Something similar is going on with these photos of people in front of expensive boutiques. These are the keepsakes the tourists are pursing, themselves in close proximity to the luxury goods whose ads they’ve been subjected to, whose totemistic “magic” has apparently infested and denatured their dreams. This seems to prove that commodities really in fact do have the fetishistic aura Marx and his Frankfurt school followers theorized: Their allure is so strong that just seeing yourself next to them, even though they are behind heavily alarmed plates of glass, is enough to fortify you, make you feel stonger, make your dreams that much more enriched. “I got this close to having what society has deemed the ultimate spiritual treasure” these photos must tell these tourists when they are back in their hometowns. The commodities are totally divorced from the means of production that created them or the social hierarchies encoded in the way such positional goods are valued. The commodity seems like the wellspring of value, power, potential, all the good things in life that have been expropriated from the people carefully positioning themselves next to the jewelry displays and smiling for the camera. This is their idea of a vacation: getting close to the things they never could afford.

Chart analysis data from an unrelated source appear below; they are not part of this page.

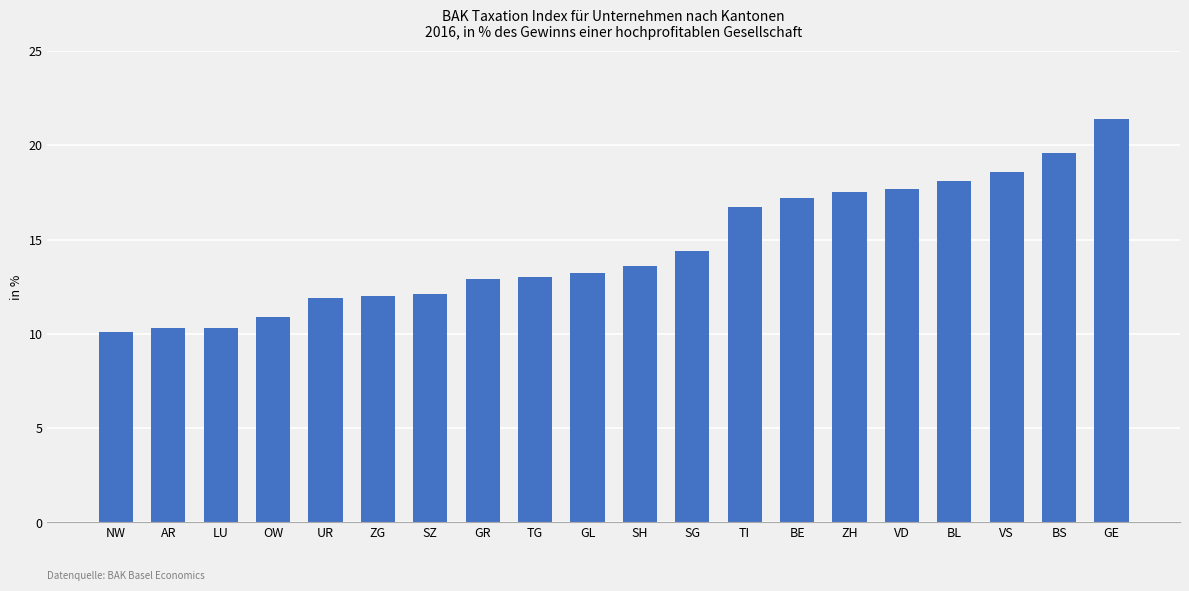

What is the label of the 20th bar from the right?

NW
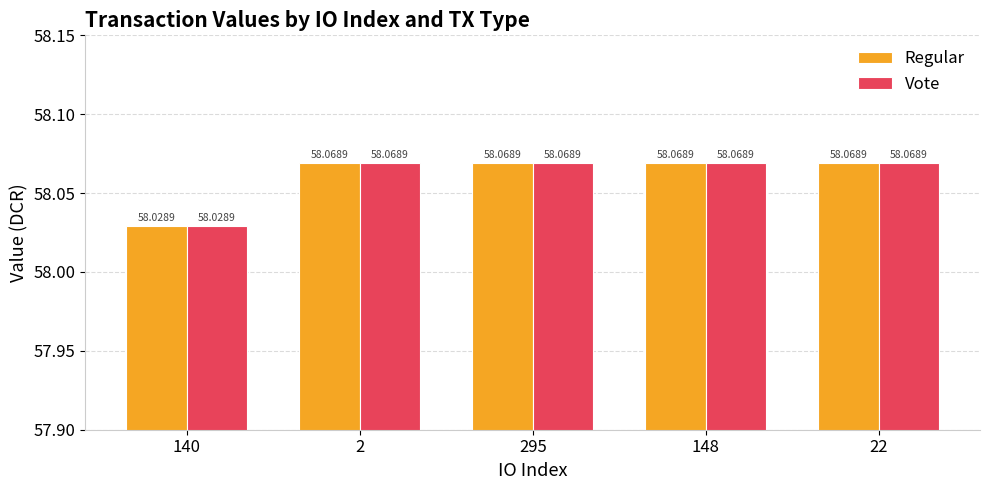

What is the label of the 4th bar from the right?

2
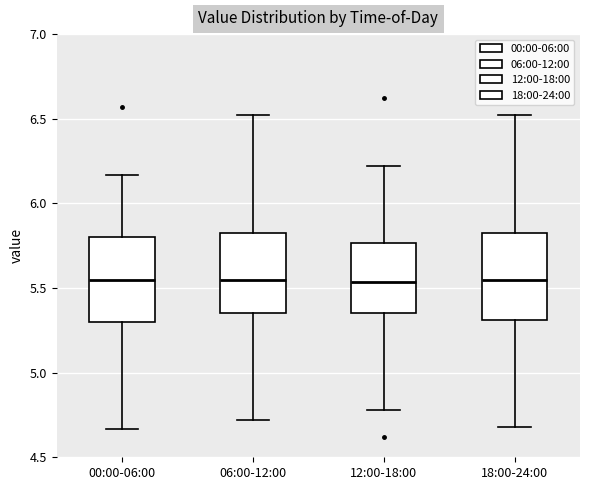

Reading left to right, transcribe this box plot: for each box, give where its median line is, the range the box spans, and where its two whiskers end, as read against the y-axis. The values are not printed on the chart, so give them approximately, as read against the axis.

00:00-06:00: median 5.55, box 5.30 to 5.80, whiskers 4.65 to 6.15
06:00-12:00: median 5.55, box 5.35 to 5.85, whiskers 4.70 to 6.50
12:00-18:00: median 5.55, box 5.35 to 5.75, whiskers 4.80 to 6.20
18:00-24:00: median 5.55, box 5.30 to 5.85, whiskers 4.70 to 6.50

I have the tendency to take these luxury shopping districts for granted and see them as poisonous blights, spiteful testimonials to the contempt the rich have for the poor in this country. But they are holy pilgrimage sites for those acolytes in the national religion of consumerism, they are glorioius, inspiring cathedrals of comfort and sensual delight to those very people on whose behalf I am so eager to be indignant. These places are significant, famous; these are the places where important celebrities have walked. Who wouldn’t want to come and trace their footsteps? Tiffany’s symbolizes our culture’s aspirations so succinctly; photographing yourself there is in a way like having your photo taken shaking the president’s hand. It doesn’t matter if he doesn’t know who you are. You have managed to put yourself in the proximity of power, or of a massively meaningful symbol (which may in the end be the same thing as power). And the connection by proximity allows you to forget for the time being the total lack of connection such places have with your actual life, that no amount of dreaming and hard work is likely to ever allow you to be a real customer at such stores, to give you the sense of entitlement and cultural competence to make you feel confident enough to walk in and feel like you belong. The photo of you at Tiffany’s masks the fact that one’s aspirations and one’s actions are utterly divorced from each other; that one’s actions will not achieve one’s aspirations, because the aspirations have been so wildly distorted in part by advertising’s pervasiveness, in part by oligarchical politics, in part by materialism’s supplanting traditional spiritual pursuits.

I have always been suspicious of tourist photos: They seem to reify life as it’s being lived, deferring the experience to the point when the film is developed. But these photos of shopping sites compound things, are exponentiallly worse. These are reifying photos that dignify and celebrate earlier reifications, objectifying the moment in which people are already delighting in the symbols of their objectifiction.